Amritsar: Although Amritsar is a home of the Golden Temple for Sikhs, Diwali is celebrated here too. The occasion has been incorporated into the Sikh religion and is particularly significant because it also marks the return from prison of the sixth Sikh guru, Guru Hargobind Sahib, in 1619. A mesmerizing display of fireworks is held over the Golden Temple. The Temple complex is also draped in lights and the lake around the temple is fringed with countless oil lamps and candles, lit by devotees.

Goa: The focus of Diwali celebrations inGoa is on the destruction of demon Narakasura by Lord Krishna. Competitions are held to see who can make the biggest and scariest effigy of the demon. These effigies are then burned at dawn on Narakasura Chaturdashi, the day before the main day of Diwali. 

Mumbai: A city where many big-name Bollywood movies are released in time for Diwali, Mumbai is lit up for Diwali in every sense. You will usually find shops and malls offering plenty of Diwali bargains and Mumbai's markets are best explored during this time. Shopping centers such as Crawford Market and Zaveri Bazaar, where people go to shop for gold and jewelry on the first day of the festival, are a beehive of activity during the Diwali period.

Varanasi: A bustling place at any time of year, it becomes even more so during Diwali with a constant stream of firecrackers and fireworks going off all night long. For the best experience, make sure you stay at one of the riverside hotels in Varanasi, so you have a fabulous view of the fireworks over the Ganges

Diwali is also celebrated by the Indian diaspora in countries as widely separate as Australia, Canada, Fiji, Guyana, Indonesia, Malaysia, Mauritius, Myanmar, Nepal, Singapore and Sri Lanka, as well as in Trinidad & Tobago, UK and the US among others. Here is how Diwali is celebrated in some places outside India.

Australia: With an estimated 100,000 Indians, Diwali is celebrated with fervor and great enthusiasm by the Indian diaspora in Australia. Due to non-availability of the appropriate material for diyas, this country has given in to a touch of modernity to the celebration of the festival of lights with LED lamps.
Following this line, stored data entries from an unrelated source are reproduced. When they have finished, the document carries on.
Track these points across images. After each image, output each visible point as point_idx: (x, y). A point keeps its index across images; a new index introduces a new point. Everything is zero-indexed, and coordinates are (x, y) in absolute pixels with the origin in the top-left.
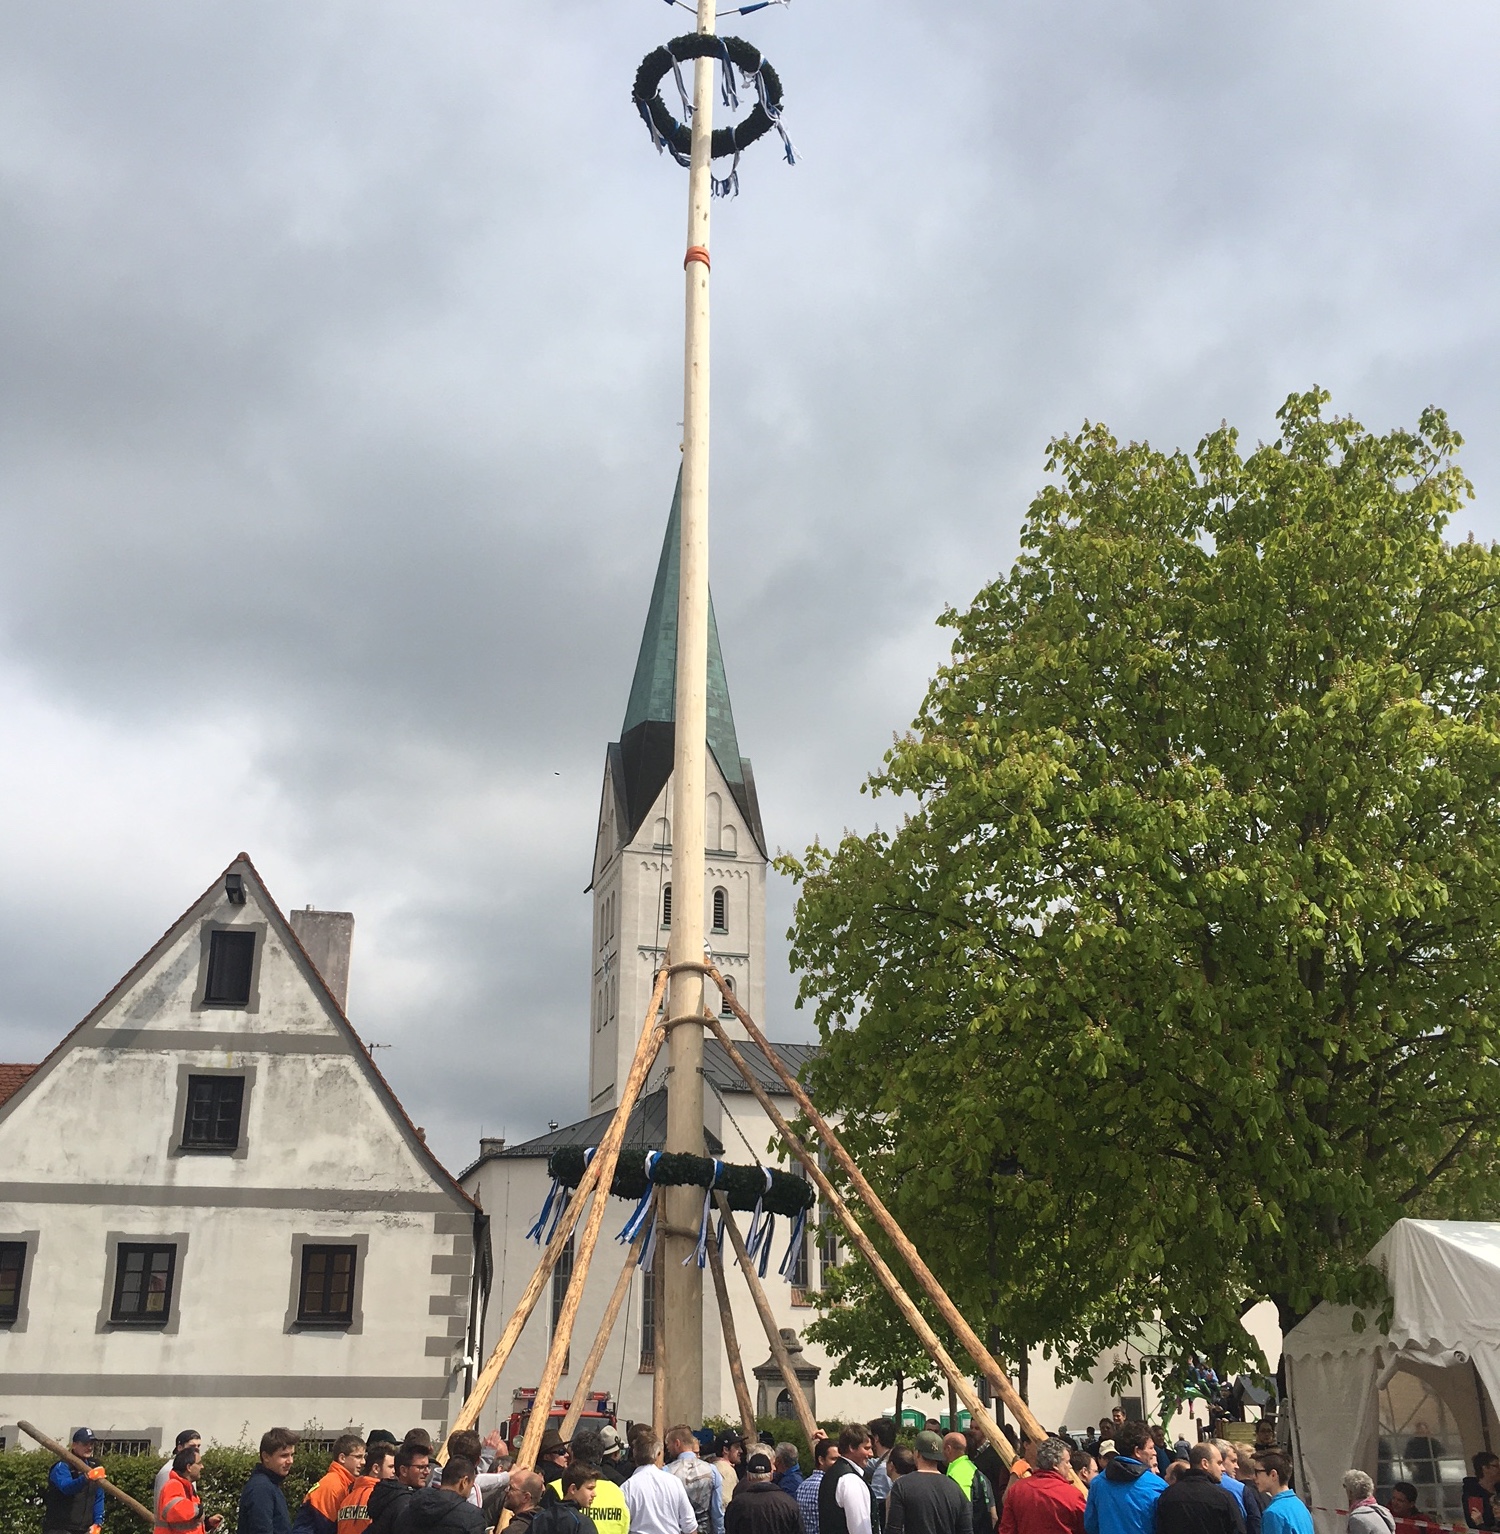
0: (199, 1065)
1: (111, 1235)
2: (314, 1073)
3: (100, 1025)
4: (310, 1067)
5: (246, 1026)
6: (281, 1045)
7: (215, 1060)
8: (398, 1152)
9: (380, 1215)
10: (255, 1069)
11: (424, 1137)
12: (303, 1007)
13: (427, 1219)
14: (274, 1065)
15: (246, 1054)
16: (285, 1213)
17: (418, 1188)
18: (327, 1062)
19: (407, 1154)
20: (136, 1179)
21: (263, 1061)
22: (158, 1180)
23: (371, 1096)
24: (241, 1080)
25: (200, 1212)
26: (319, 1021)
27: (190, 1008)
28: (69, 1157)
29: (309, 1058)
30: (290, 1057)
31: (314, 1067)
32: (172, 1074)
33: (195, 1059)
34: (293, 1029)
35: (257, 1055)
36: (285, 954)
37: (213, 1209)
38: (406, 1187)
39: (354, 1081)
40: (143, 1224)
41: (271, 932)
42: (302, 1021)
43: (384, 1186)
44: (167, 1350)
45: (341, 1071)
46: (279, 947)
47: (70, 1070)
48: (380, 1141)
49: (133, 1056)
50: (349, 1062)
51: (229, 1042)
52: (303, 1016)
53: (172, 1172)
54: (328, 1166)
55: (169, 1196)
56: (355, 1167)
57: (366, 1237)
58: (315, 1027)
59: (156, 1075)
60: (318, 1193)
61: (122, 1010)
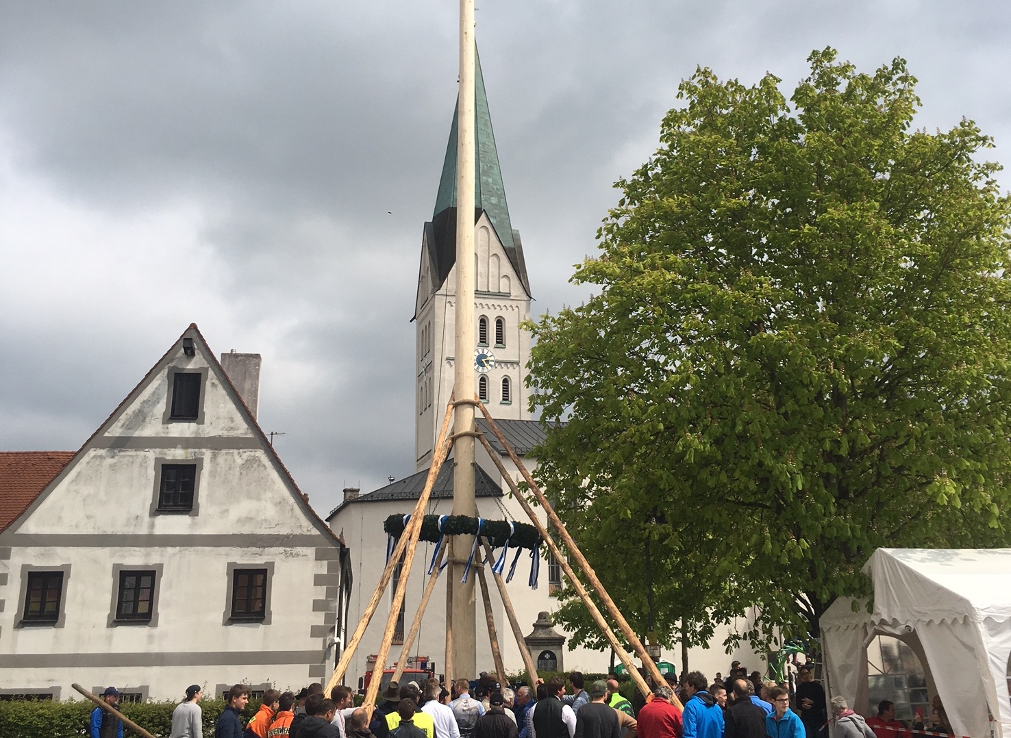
0: (168, 458)
1: (115, 567)
2: (239, 461)
3: (106, 434)
4: (237, 457)
5: (197, 432)
6: (219, 444)
7: (178, 455)
8: (292, 509)
9: (281, 549)
10: (202, 460)
11: (308, 499)
12: (232, 420)
13: (310, 552)
14: (214, 457)
15: (197, 450)
16: (223, 549)
17: (304, 532)
18: (247, 454)
19: (298, 511)
20: (130, 530)
21: (207, 454)
22: (143, 530)
23: (274, 475)
24: (194, 466)
25: (170, 550)
26: (241, 428)
27: (161, 421)
28: (89, 517)
29: (236, 452)
30: (224, 451)
31: (239, 457)
32: (152, 463)
33: (165, 454)
34: (225, 434)
35: (204, 450)
36: (219, 386)
37: (178, 548)
38: (297, 532)
39: (264, 466)
40: (135, 558)
41: (211, 373)
42: (231, 428)
43: (284, 531)
44: (151, 637)
45: (256, 460)
46: (217, 382)
47: (88, 463)
48: (281, 503)
49: (127, 453)
50: (260, 454)
51: (186, 443)
52: (232, 425)
53: (152, 526)
54: (249, 519)
55: (151, 541)
56: (266, 520)
57: (273, 564)
58: (238, 432)
59: (141, 465)
60: (243, 536)
61: (119, 425)
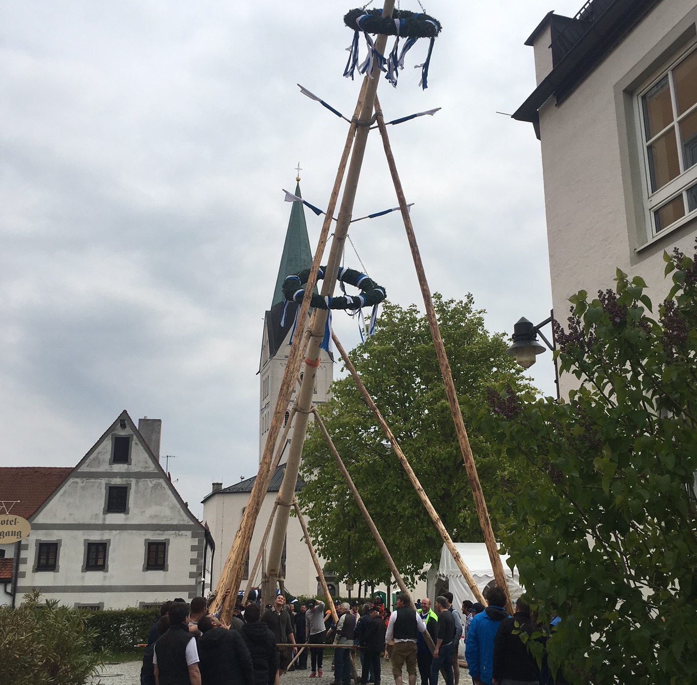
0: (112, 483)
1: (85, 540)
2: (150, 485)
3: (79, 470)
4: (149, 483)
5: (127, 469)
6: (139, 476)
7: (117, 481)
8: (179, 511)
9: (173, 532)
10: (131, 484)
11: (187, 506)
12: (146, 462)
13: (189, 533)
14: (137, 483)
15: (127, 479)
16: (142, 532)
17: (186, 523)
18: (155, 481)
19: (182, 512)
20: (93, 522)
21: (133, 481)
22: (100, 522)
23: (170, 492)
24: (126, 488)
25: (114, 532)
27: (108, 463)
28: (71, 514)
29: (148, 480)
30: (142, 480)
31: (151, 483)
32: (103, 486)
33: (111, 481)
34: (143, 470)
35: (131, 479)
36: (140, 444)
37: (118, 531)
38: (182, 523)
39: (164, 487)
40: (96, 536)
41: (135, 437)
42: (146, 467)
43: (175, 522)
44: (105, 577)
45: (159, 484)
46: (138, 442)
47: (69, 486)
48: (173, 508)
49: (91, 481)
50: (162, 481)
51: (122, 475)
53: (104, 519)
54: (156, 516)
55: (104, 527)
56: (165, 517)
57: (169, 539)
58: (151, 469)
59: (98, 487)
60: (153, 525)
61: (86, 465)
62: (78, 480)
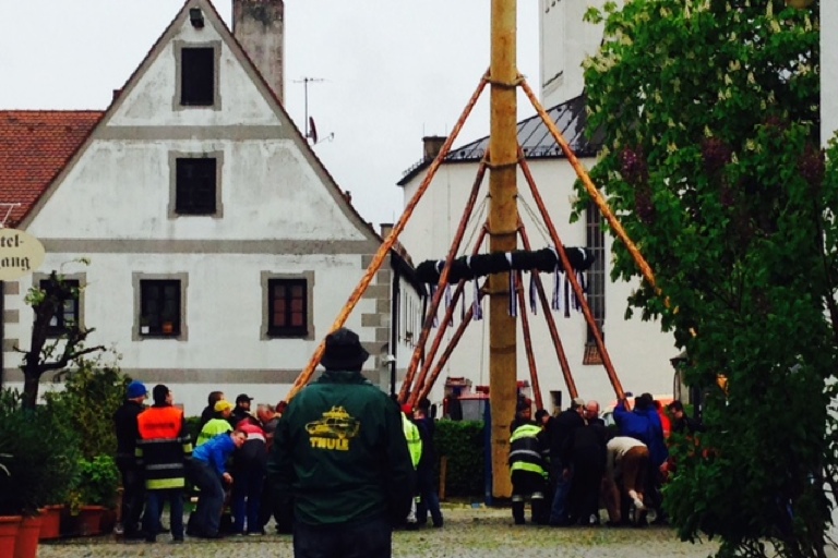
0: (183, 151)
1: (135, 275)
2: (266, 154)
3: (110, 124)
4: (262, 148)
5: (214, 120)
6: (241, 133)
7: (194, 147)
8: (332, 211)
9: (321, 257)
10: (222, 152)
11: (350, 198)
12: (254, 104)
13: (356, 259)
14: (236, 149)
15: (215, 141)
16: (254, 257)
17: (348, 237)
18: (276, 145)
19: (339, 213)
20: (147, 234)
21: (227, 147)
22: (162, 234)
23: (308, 169)
24: (213, 161)
25: (194, 257)
26: (266, 115)
27: (171, 108)
28: (100, 220)
29: (261, 142)
30: (248, 142)
31: (267, 149)
32: (164, 158)
33: (179, 146)
34: (247, 122)
35: (223, 141)
36: (236, 63)
37: (203, 255)
38: (339, 237)
39: (296, 159)
40: (158, 266)
41: (225, 48)
42: (254, 115)
43: (323, 236)
44: (181, 352)
45: (287, 152)
46: (233, 59)
47: (93, 157)
48: (317, 204)
49: (135, 146)
50: (290, 145)
51: (204, 133)
52: (255, 111)
53: (172, 229)
54: (283, 222)
55: (171, 246)
56: (301, 223)
57: (313, 273)
58: (263, 119)
59: (152, 159)
60: (275, 241)
61: (124, 112)
62: (110, 145)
Britain: The Indians are the second largest ethnic minority in Britain. Diwali here is marked by a visit to the local temple to worship the shrine of Lakshmi, the burning of incense sticks and lighting the home with diyas. Eating and sharing of sweets among friends and family is a major part of the festivities. The festival here is celebrated according to the Hindu calendar hence it falls in the months of October-November. Although the weather is cold, damp and windy at this time of the year, the enthusiasm of leaving small lamps on windowsills or by open doorways never seems to fade.

Indonesia: The country’s link to India is evident in its very name; the name Indonesia came from two Greek words: ‘Indos’ meaning Indian and ‘Nesos’ meaning islands. Although Hindus consist merely two percent of the total population, Diwali is one of the most revered festivals of the locals especially in Bali where it is celebrated with as much fervor as that by their counterparts in India.

Malaysia: The Hindu community of Malaysia constitutes about eight percent of its total population. The Malaysian people call Diwali as Hari Diwali. Celebrated during the seventh month of the Hindu calendar, a tradition of oil bath precedes the festivities. It also includes visits to temples and prayers at household altars. Small lamps made of clay filled with coconut oil and wicks are a common sight to signify the victory of Lord Rama, the hero of the Hindu epic Ramayana, over the demon king Ravana. Diwali is celebrated all over the country except in Sarawak and Federal Territory of Labuan.

Mauritius: This idyllic island in the Indian Ocean, which lies to the east of Madagascar, has a long and cherished link to India. Out of the total Indian diaspora on the island, nearly 80 percent are Hindus, thus Diwali forms one of the most important religious festivals.